On peut néanmoins s’étonner de la faible représentation d’une influence majeure de la pensée geddesienne : Frédéric Le Play. Celui à qui Geddes avait emprunté la triade « famille – lieu – travail » et qui lui avait donné l’exemple des voyages dans le monde entier en vue de recueillir des notes géologiques, sociales, économiques, subsiste pourtant dans tous les travaux de la Sociological Society et de son successeur, la Le Play Society.

La collection, à travers les ouvrages de Thomas More, d’Émile Masson, de H. G. Wells, confirme l’intérêt de Geddes pour le mouvement utopiste. Geddes et son collaborateur Victor Branford parlent cependant plus volontiers d’« eutopie ». La présence du Gargantua de Rabelais dans sa bibliothèque rappelle que Geddes pensait le Collège des Écossais comme une nouvelle abbaye de Thélème.


« Geddes and colleagues »

La bibliothèque du Collège n’est pourtant pas que celle de Geddes.
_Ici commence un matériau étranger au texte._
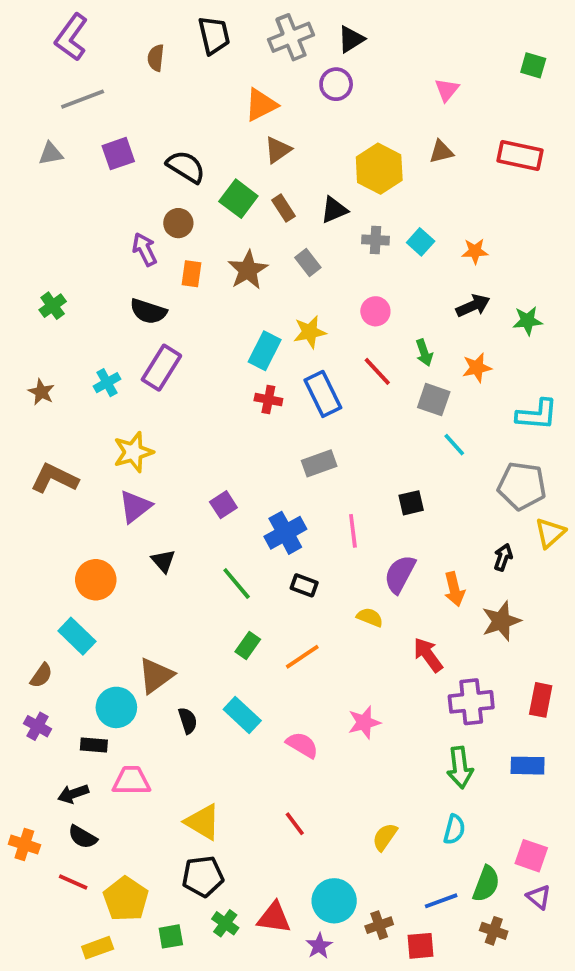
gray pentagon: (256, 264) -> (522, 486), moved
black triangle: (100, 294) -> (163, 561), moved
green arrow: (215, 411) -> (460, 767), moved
Elle évoque le milieu intellectuel que Geddes côtoie dans les années 1920 : les ouvrages de la Sociological Society, fondée en 1903 avec Victor Branford à Londres, puis de la Le Play House montrent le rayonnement de la méthode geddesienne du « regional survey ». La maison d’édition Geddes and colleagues, dans laquelle publient Geddes, Victor Branford et Paul Reclus, est également représentée.

À travers les dédicaces, on découvre les hommages de plusieurs amis et collègues de Geddes. Nombreux sont ceux qui gardent contact avec lui depuis Israël et l’Inde. Mais ces hommages sont également le témoignage du lien avec l’université de Montpellier : Jules Valéry, doyen de la Faculté de Droit (et frère de Paul Valéry) dédicace à « Patrick Geddes, qui porte un si grand intérêt à l’université de Montpellier » un de ses ouvrages.